The 2010 midterms wiped out all but a handful of long-beleaguered Republican moderates. 2011 will be remembered as the year that what passes for sober, serious, mainstream conservatism went on life support with long odds for recovery.

Consider the fate of the two actual candidates who might have carried the mantle for serious conservatism. Tim Pawlenty at one time seemed the likely conservative alternative to Romney. But Pawlenty was polite at the debates when the audience craved rage and resentment; he proved insufficiently orthodox -- an apology for supporting cap-and-trade isn't as satisfying as effusive global warming denialism. With so many colorful true believers in the field, why should the base settle? Jon Huntsman, viewed by no less a conservative eminence than George Will to be the "most conservative" candidate in the field, had refused to pander to the radical rightwing base and gone nowhere with Republican voters.

4. Anyone-But-Romney: The Irrelevance of the GOP Establishment

A delicious irony is at the heart of the establishment's Anyone-But-Romney head-hunting: Romney is the perfect candidate for Wall Street and the conservative establishment. He has the kind of private sector experience they admire -- funneling fabulous wealth to the "job-creators" and issuing pink slips to their American workers. As governor, Romney achieved a feat conservative Republicans had been touting for years: an individual mandate for health insurance, combined with a market-based reform of health care. But the GOP's capitulation to Tea Party irrationalism turned those assets into liabilities.

The first step toward their own demise was taken when Republican elites signed on with the base that Romney was unacceptable. That they believed an architect of Bush's tax cuts for the wealthy (Mitch Daniels) and a Northeastern union-basher (Chris Christie) could win a general election testify to the magical thinking that prevails even within the lonely reality-based corner of the GOP. Still, either of these men would have elevated the contest and alleviated the prevailing circus atmosphere. Christie's blunt ways also might have spared the nation the ugliness and the ignorance that went unchecked at the debates -- he is a particularly eloquent critic of the anti-Muslim xenophobia infecting the Republican base.

If Christie and Daniels, and others like them, could have put an end to the circus with their gravitas, the circus kept reminding them that their own rightwing conservatism wasn't pure enough for the base. The result? A weakened conservatism and an empowered far Right.

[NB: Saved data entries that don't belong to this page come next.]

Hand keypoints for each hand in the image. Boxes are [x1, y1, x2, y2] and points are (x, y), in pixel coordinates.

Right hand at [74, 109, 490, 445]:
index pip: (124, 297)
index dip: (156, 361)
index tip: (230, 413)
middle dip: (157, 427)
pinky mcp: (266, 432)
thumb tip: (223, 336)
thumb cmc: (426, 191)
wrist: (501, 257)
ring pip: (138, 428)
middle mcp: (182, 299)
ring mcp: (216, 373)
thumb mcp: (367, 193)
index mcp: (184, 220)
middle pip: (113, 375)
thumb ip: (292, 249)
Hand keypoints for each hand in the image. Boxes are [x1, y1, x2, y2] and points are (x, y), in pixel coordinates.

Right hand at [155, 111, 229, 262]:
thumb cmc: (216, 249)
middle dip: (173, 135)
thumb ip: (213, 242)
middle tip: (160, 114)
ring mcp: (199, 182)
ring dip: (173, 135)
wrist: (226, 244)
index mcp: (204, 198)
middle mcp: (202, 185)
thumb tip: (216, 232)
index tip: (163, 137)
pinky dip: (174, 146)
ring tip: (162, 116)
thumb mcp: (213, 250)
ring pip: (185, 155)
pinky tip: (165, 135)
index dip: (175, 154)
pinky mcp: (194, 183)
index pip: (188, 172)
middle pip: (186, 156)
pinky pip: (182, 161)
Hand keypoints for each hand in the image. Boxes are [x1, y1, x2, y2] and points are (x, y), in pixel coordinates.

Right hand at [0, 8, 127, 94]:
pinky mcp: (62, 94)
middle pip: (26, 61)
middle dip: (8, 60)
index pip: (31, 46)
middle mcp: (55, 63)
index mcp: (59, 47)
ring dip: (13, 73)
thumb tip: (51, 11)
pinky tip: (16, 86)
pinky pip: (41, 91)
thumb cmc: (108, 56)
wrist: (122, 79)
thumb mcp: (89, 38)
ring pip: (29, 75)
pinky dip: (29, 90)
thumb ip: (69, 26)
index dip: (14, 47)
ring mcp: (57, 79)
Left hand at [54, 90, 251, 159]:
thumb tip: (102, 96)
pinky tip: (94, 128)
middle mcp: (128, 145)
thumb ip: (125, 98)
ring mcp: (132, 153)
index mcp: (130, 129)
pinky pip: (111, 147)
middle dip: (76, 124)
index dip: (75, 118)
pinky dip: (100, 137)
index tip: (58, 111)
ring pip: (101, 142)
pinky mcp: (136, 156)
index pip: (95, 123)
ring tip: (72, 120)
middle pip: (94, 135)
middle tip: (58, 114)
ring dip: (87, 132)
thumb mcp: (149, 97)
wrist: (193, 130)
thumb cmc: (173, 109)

5. Unidirectional Flip-Flopping: The Right Secures Title to the Opportunists

Romney and Gingrich have survived only by being amiable clowns in the rightwing circus. Compared to the inauthentic rightwing converts (Pawlenty, and now Huntsman?) and the delirious real McCoys (Bachmann, Perry, Paul et. al.), it's not surprising that the two authentic opportunists in the field have prevailed. Decades of changeability inured them to the pain and discomfort of the ideological gymnastics required to please Republican voters. In a party where the leaders cravenly follow whatever odd enthusiasm floats up from the base (think personhood amendments), those with the weakest core values turned out to be the best performers.

On November 6, 2012, American voters will be offered a Republican nominee who denies the reality of global warming; a self-proclaimed fiscal conservative who will not raise taxes on the wealthy by a single dollar; a so-called constitutional conservative who proposes to rewrite our 228-year-old founding document to endow fertilized eggs with human rights, deny equal civil rights to our fellow gay citizens, and take birthright citizenship away from living Americans. That the likely nominee -- Romney or Gingrich -- does not agree with a single point of this will be irrelevant. This year's bizarre primary race has dragged the Republican Party further to the Right than was previously imaginable and solidified the dominance of the far Right -- most notably the antiabortion and antigay special interests -- over the rest of the party.

The GOP's circus has enormously increased Obama's chance of reelection. Unfortunately that desirable result has come at the price of devastating a once-great American institution: the Republican Party.